In Italia nel 2021 il 28 per cento dei giovani tra i 25 e i 34 anni era in possesso di un titolo di formazione terziaria, un dato che posiziona il paese al penultimo posto in una Europa la cui media è del 41 per cento. Ci sono dati che sono talmente evidenti che basta enunciarli per comprendere immediatamente la loro portata e la loro gravità, purtroppo questo capita spesso quando si analizzano le performance italiane in materia di istruzione e formazione.

In questo caso la fonte è Eurostat e vengono presi in considerazione i titoli di laurea triennale, magistrale, master, dottorato ma anche i diplomi degli Istituti tecnici superiori. Uno scenario che appare desolante, ancora di più se si considera che l’obiettivo europeo per il 2030 del 45 per cento è lontano, per l’Italia, di 17 punti.

Il mismatch

Non si tratta solo di un dato che descrive una situazione di arretratezza e di scarsa qualificazione del capitale umano, ma è anche un dato che aiuta a leggere da un punto di vista diverso quel mismatch del quale si è tornati molto a parlare negli ultimi tempi. Ci si è infatti concentrati sul disallineamento tra domanda e offerta di lavoro delle figure medio-basse, come spesso accade all’apertura del periodo estivo, con i colli di bottiglia che si generano nella ricerca dei lavoratori stagionali. Disallineamento che risente di stipendi bassi per lavori a basso valore aggiunto, di diffuse irregolarità contrattuali ma anche generato da lavori la cui desiderabilità appare essere in calo negli ultimi anni.

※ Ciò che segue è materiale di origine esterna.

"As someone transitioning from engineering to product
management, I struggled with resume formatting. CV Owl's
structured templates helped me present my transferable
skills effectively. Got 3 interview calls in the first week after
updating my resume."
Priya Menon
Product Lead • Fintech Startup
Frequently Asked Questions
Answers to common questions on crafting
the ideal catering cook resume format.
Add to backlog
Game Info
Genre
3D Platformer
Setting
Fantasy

Ma c’è anche tutto un insieme di lavori a maggior livello di qualificazione per i quali non si trovano lavoratori proprio per l’assenza di profili preparati, e il dato di cui stiamo parlando sembra confermare una delle cause. Questi profili in alcuni casi non esistono tout court, perché non sono stati formati. Sarebbe però troppo semplice invocare una pur auspicabile crescita del tasso di laureati come soluzione a questo problema. Sappiamo d’altra parte come in Italia il tasso di occupazione dei laureati sia all’ultimo posto in Europa e come il fenomeno della sovra-educazione, ossia di coloro che svolgono lavori che richiedono un livello di competenze inferiore rispetto a quelle per cui hanno studiato, sia molto frequente.

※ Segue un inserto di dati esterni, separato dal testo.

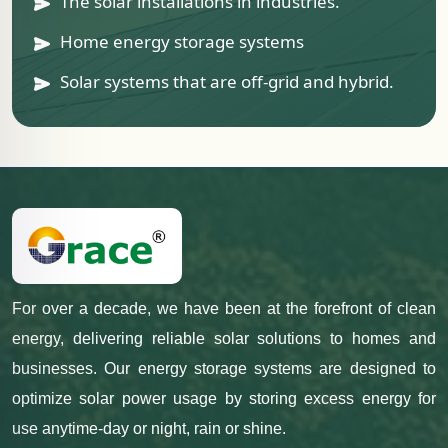
The solar installations in industries.
Home energy storage systems
Solar systems that are off-grid and hybrid.
For over a decade, we have been at the forefront of clean
energy, delivering reliable solar solutions to homes and
businesses. Our energy storage systems are designed to
optimize solar power usage by storing excess energy for
use anytime-day or night, rain or shine.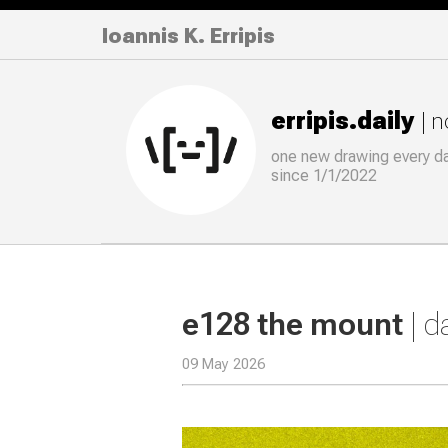
Ioannis K. Erripis
erripis.daily
| 
one new drawing
every
d
since 1/1/2022
e128 the mount
| 
09 May 2026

Il tema non è solo quantitativo ma anche e soprattutto qualitativo, sia rispetto ai percorsi formativi sia rispetto alla domanda di lavoro. Il rischio di un circolo vizioso è evidente: una domanda di lavoro poco qualificato, tipica di ampie fette del tessuto produttivo italiano che non investono in innovazione e competono sul costo del lavoro, non genererà risposte per un’offerta di laureati anche molto preparati, ma allo stesso tempo la presenza di laureati in ambiti tematici distanti dalla domanda del mercato scoraggerà a intraprendere questi percorsi. Di fronte a questo può apparire scontato richiamare la necessità di generare investimenti in innovazione nel paese, così come quella di un ripensamento della didattica all’interno delle università. Ma c’è un ulteriore nodo ci cui si parla poco.

Molti paesi europei raggiungono percentuali più alte rispetto all’Italia perché hanno una componente professionalizzante all'interno della formazione terziaria molto più diffusa. In Italia sul fronte della diffusione degli Its (la cui riforma è ora in discussione), delle lauree professionalizzanti, e dell’integrazione tra i due canali, c’è ancora molto da fare. Proprio questi strumenti potrebbero essere dei paracaduti per coloro (circa 500mila studenti ogni anno) che iniziano un percorso universitario, con la volontà quindi di un ulteriore periodo formativo, ma abbandonano per vari motivi. Si potrebbe partire da qui.